/align-toxicity

Repository with the code for assessing LLM's capabilities as hate speech zero- and few shot annotators.

Primary LanguageJupyter Notebook

LLMs as Annotators: The Case of Irony in Implicit Hate Speech Detection

This is the repository with the code for the experiments for the project. Additionally, all the datasets and results are available in the compiled view in the folders ./datasets and ./results already.

Installation

Make sure you have Python >= 3.10 and pip >= 20.1 installed, then run:

pip install -r requirements.txt

Or, alternatively, if you use conda:

conda env create --name prompts --file=environment.yaml

If you wish to log results into W&B, make sure to create a .env file which contains your W&B API key. Otherwise, W&B is not used for anything other can calculating compute times during sweeps.

Experiments

It is best to run the experiments by making alternations in the config files under the /config folder. These config files are managed by hydra.
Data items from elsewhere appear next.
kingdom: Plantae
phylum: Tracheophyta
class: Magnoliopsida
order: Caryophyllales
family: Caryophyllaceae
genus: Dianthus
To run the experiment with the settings other than default, you need to specify the model, the dataset, and the setting: zero-shot or fewshot, for example:

python main.py model=vicuna dataset=hatexplain basic.is_fewshot=False

For example, the code above will run a zero-shot experiment for the Vicuna-13b model on the HateXplain dataset.

Results

You can access the results by using the code from the ./explore_labels.ipyinb notebook. It calculates all the performance metrics and semantic clusters.